Despite that title, our blog is not converting to the abbreviated language of texts and Twitter–I promise to type out the words in full when they’re needed. We’re also definitely not moving with Twitter speed in bringing you the news, but on February 17, the Centers for Medicare and Medicaid Services released a frequently asked questions (FAQ) document on the essential health benefits (EHB). It clarifies some of the points in the agency’s EHB bulletin from December. The FAQ covers a range of issues that fall into the categories of benchmark options, state mandated benefits, and EHBs in Medicaid. We wanted to bring you a number of key points in case you’re behind in your reading list of sub-regulatory guidance from federal agencies:
* States may not choose separate benchmark plans for the individual and small group markets–there must be one benchmark for private-market plans. States may, however, choose a separate benchmark plan for Medicaid benefits that are required to include the EHBs–see below.
* The benchmark plan benefits selected this year will apply in 2014 and 2015, even if the underlying plan’s benefits change in the future. As stated in the original bulletin, CMS will review its overall essential health benefit approach for 2016.
* As suggested in the bulletin, insurers will have the ability to substitute benefits within the 10 required EHB categories as long as the substitutions are actuarially equivalent. In the FAQ, though, there is no mention of substituting benefits across categories.
* States, on the other hand, may not create a benefit package separate from one of the benchmark choices and have it approved by the Secretary (as in Medicaid or CHIP), even if it is actuarially equivalent to one of the benchmark choices.
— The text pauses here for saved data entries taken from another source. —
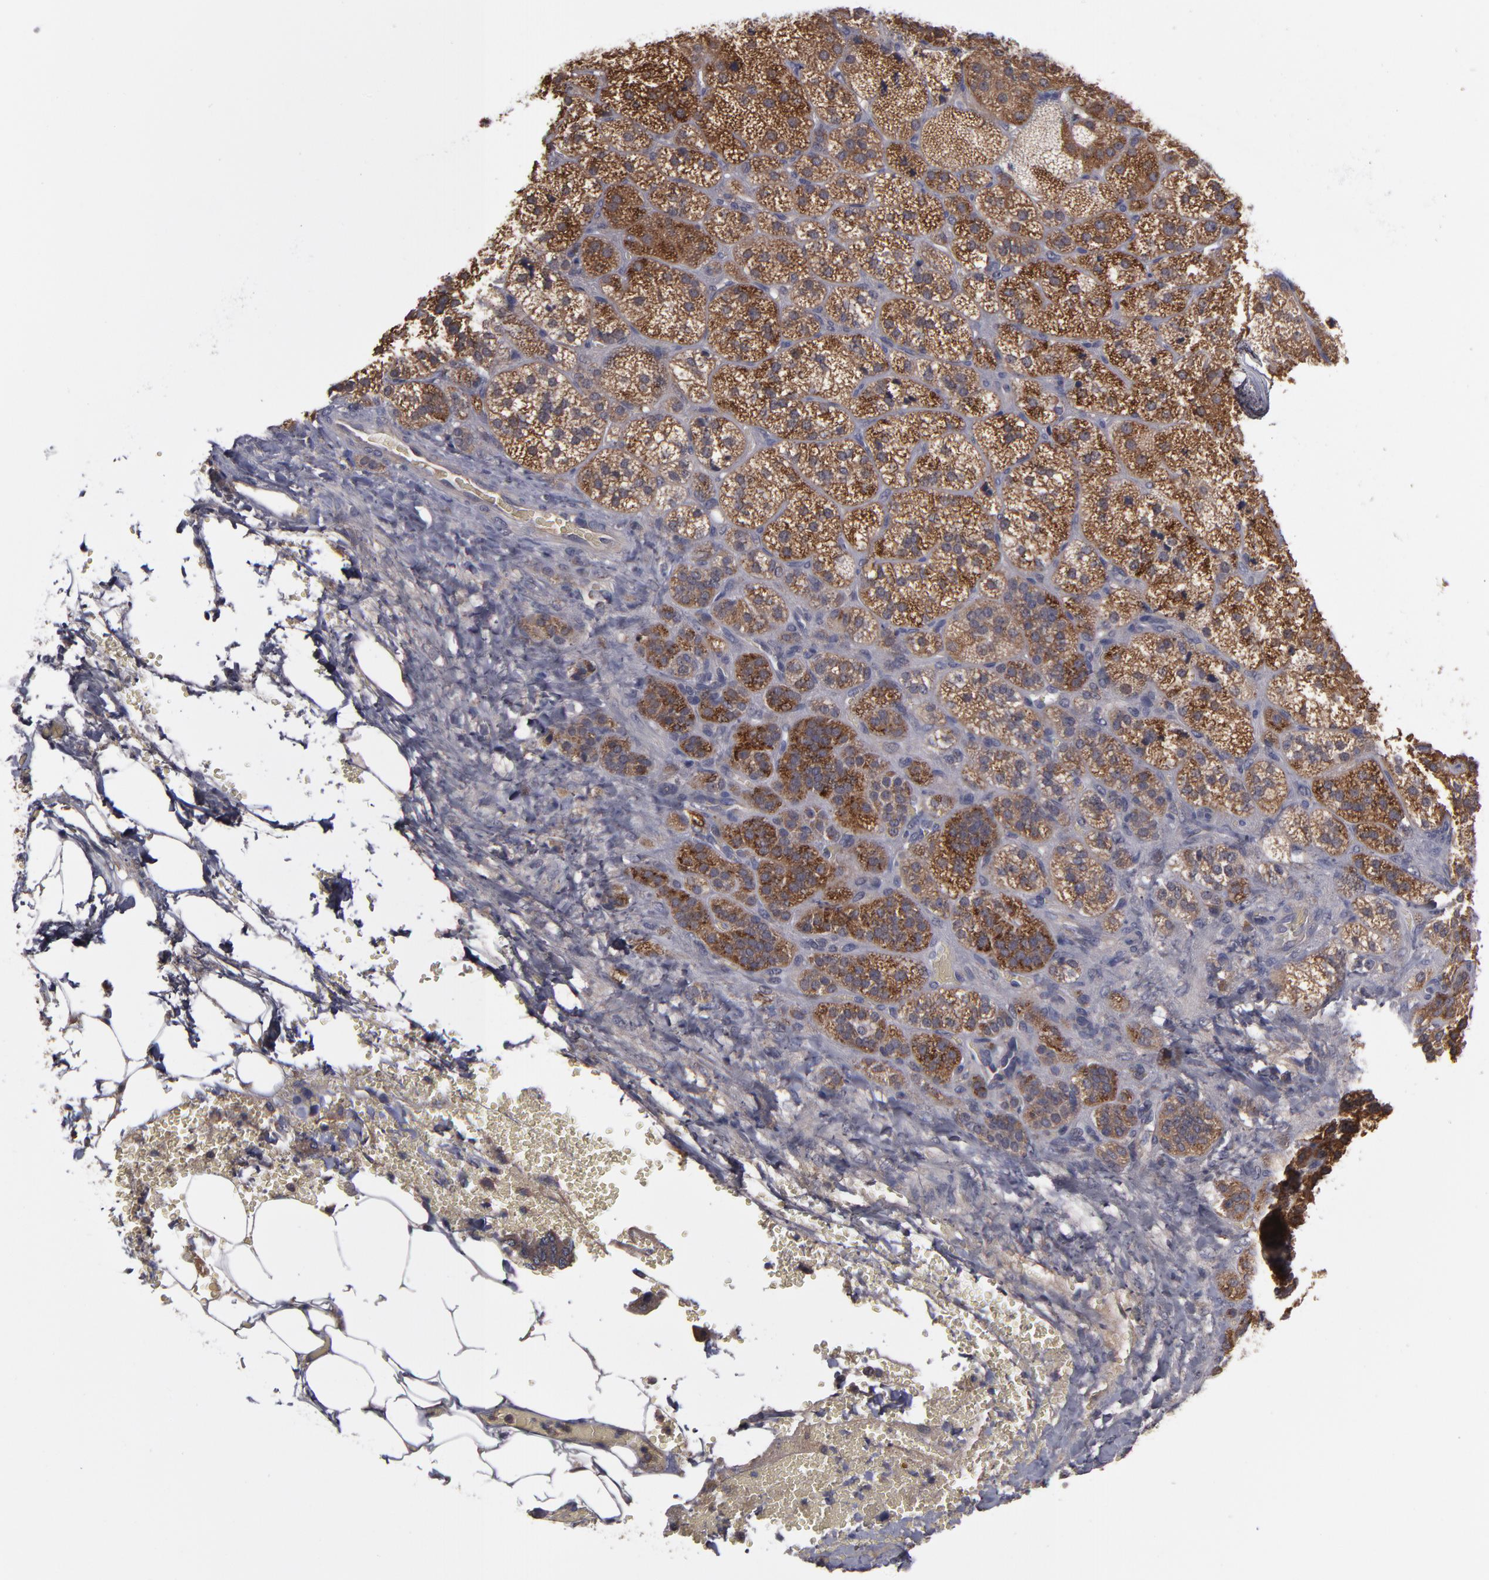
{"staining": {"intensity": "strong", "quantity": ">75%", "location": "cytoplasmic/membranous"}, "tissue": "adrenal gland", "cell_type": "Glandular cells", "image_type": "normal", "snomed": [{"axis": "morphology", "description": "Normal tissue, NOS"}, {"axis": "topography", "description": "Adrenal gland"}], "caption": "The immunohistochemical stain highlights strong cytoplasmic/membranous expression in glandular cells of normal adrenal gland.", "gene": "MMP11", "patient": {"sex": "female", "age": 71}}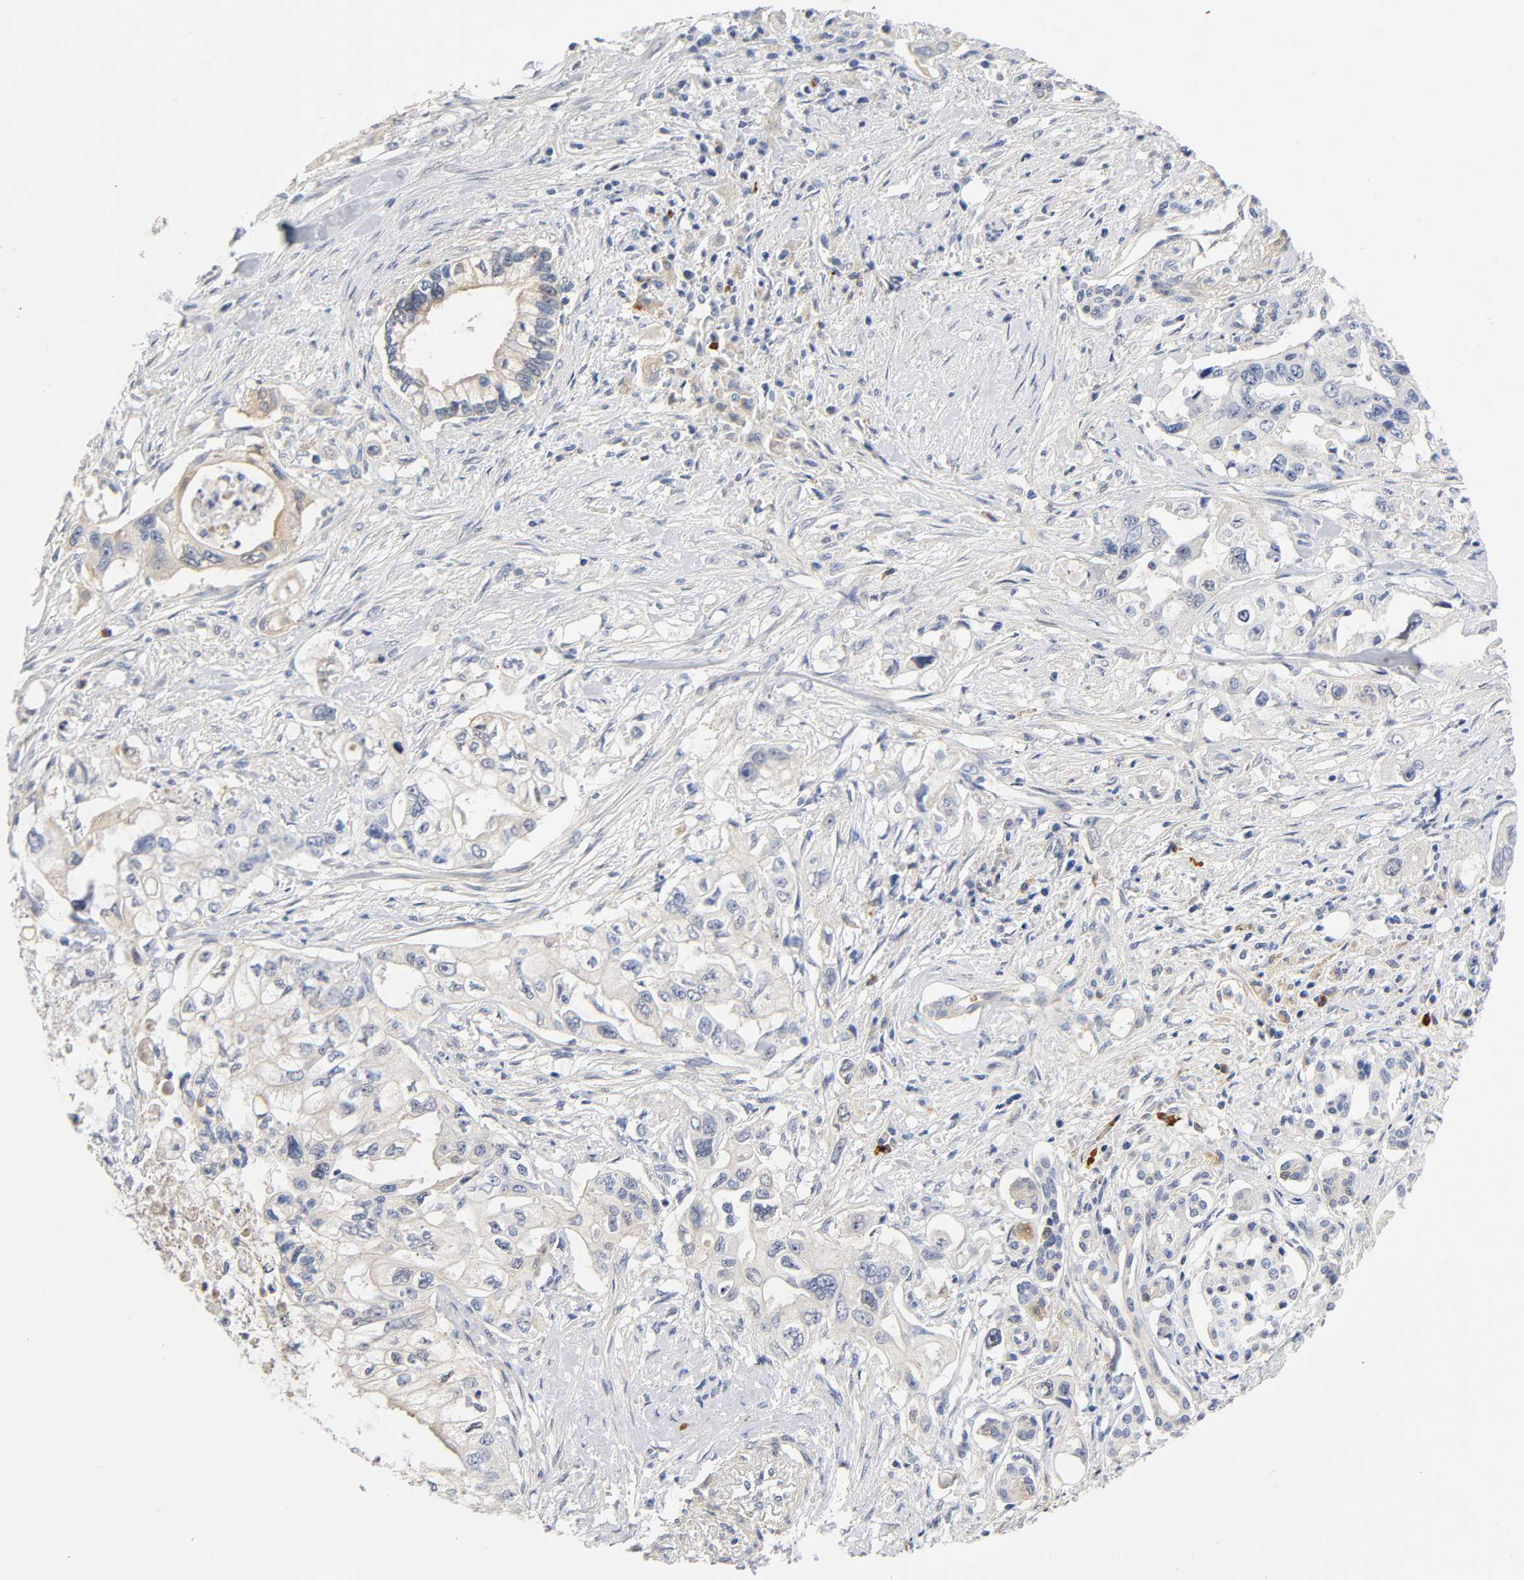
{"staining": {"intensity": "weak", "quantity": "25%-75%", "location": "cytoplasmic/membranous"}, "tissue": "pancreatic cancer", "cell_type": "Tumor cells", "image_type": "cancer", "snomed": [{"axis": "morphology", "description": "Normal tissue, NOS"}, {"axis": "topography", "description": "Pancreas"}], "caption": "IHC histopathology image of neoplastic tissue: pancreatic cancer stained using immunohistochemistry (IHC) displays low levels of weak protein expression localized specifically in the cytoplasmic/membranous of tumor cells, appearing as a cytoplasmic/membranous brown color.", "gene": "TNC", "patient": {"sex": "male", "age": 42}}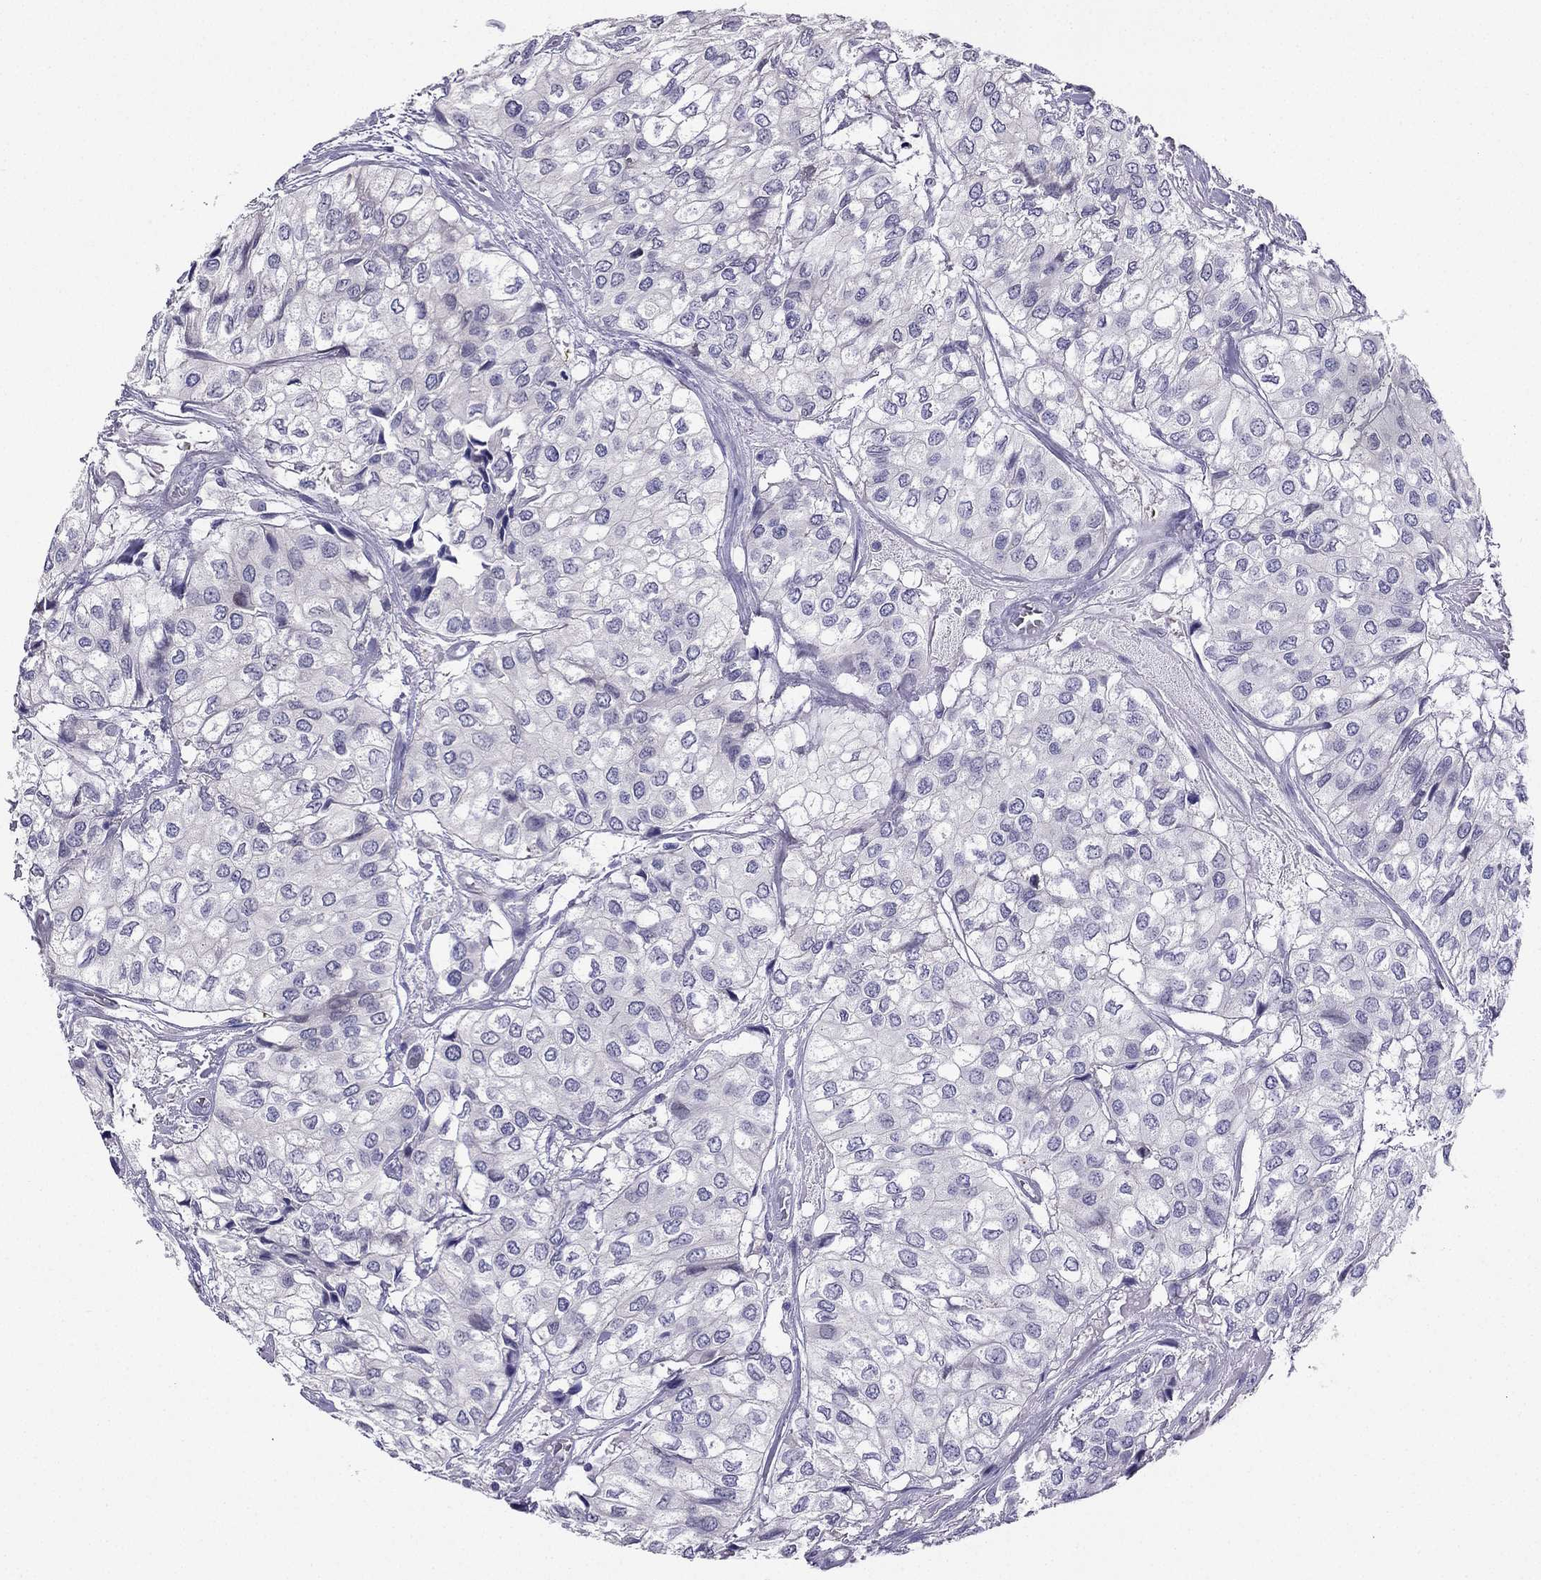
{"staining": {"intensity": "negative", "quantity": "none", "location": "none"}, "tissue": "urothelial cancer", "cell_type": "Tumor cells", "image_type": "cancer", "snomed": [{"axis": "morphology", "description": "Urothelial carcinoma, High grade"}, {"axis": "topography", "description": "Urinary bladder"}], "caption": "Tumor cells are negative for protein expression in human high-grade urothelial carcinoma. (DAB (3,3'-diaminobenzidine) IHC, high magnification).", "gene": "KCNJ10", "patient": {"sex": "male", "age": 73}}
* The preventive services required to be covered by the ACA and mental health parity required by other federal law will apply to EHB benefits.
* States will be required to defray the cost of any mandated benefits that are not included in the state’s essential health benefits. While most of the benchmark options will include state mandates, there are situations in which a mandate may not be included. For instance, a certain mandate might apply only in the individual market, not in the small group market. If a state chose a small group market benchmark and did not otherwise include the mandate in its EHB package, it would need to defray the cost of this individual market mandate. The FAQ does not provide further info on how these costs would be computed or paid by states.
* State benefit mandates enacted after December 31, 2011 would not be part of the state’s EHB package in 2014 and 2015, unless they were already included in the benchmark plan.
EHBs in Medicaid
* For Medicaid, benefits for newly-eligible enrollees must be consistent with existing Medicaid law (Sec. 1937), which allows for three benchmark plan options–the largest non-Medicaid HMO, any state employee health plan, or a certain federal employee plan–as well as Secretary-approved coverage. States will ALSO choose, through a state plan amendment, an EHB benchmark for Medicaid from any of the ten allowable choices, which while overlapping are not the same as the Sec. 1937 options.
* Once this benchmark choice is made, the state will need to make sure that its Medicaid EHBs, like those for the private market, include all of the ten categories of services required by the ACA. Medicaid benefits for the newly-eligible will be those benefits that are included in the Sec. 1937 benchmark, supplemented if necessary to include the Medicaid EHBs. We’re still awaiting more in-depth guidance on this interaction of benchmarks in Medicaid, so stay tuned.
We continue to be troubled by the allowance for insurer flexibility in the EHBs, especially when states are not being given flexibility to set a higher benefits standard. In addition, the FAQ mentions that while the ACA bars annual and lifetime dollar limits on benefits, plans will be able to set limits that aren’t based on the amount of dollars expended, like limits on the number of visits or days of treatment. But in noting that these non-dollar limits should be actuarially equivalent to the dollar limits they’re replacing, it seems that enrollees will be no better off. We hope CMS will further clarify that this won’t be a loophole that allows plans to reestablish dollar limits by another name.
The February FAQ gives us a few more answers on the essential health benefits, but a lot of questions remain. Nonetheless, states will need to move forward quickly to study their benchmark options and make a choice by the third quarter of 2012. Check back for more updates on this process–we’ll share what’s happening both from the federal government and the states.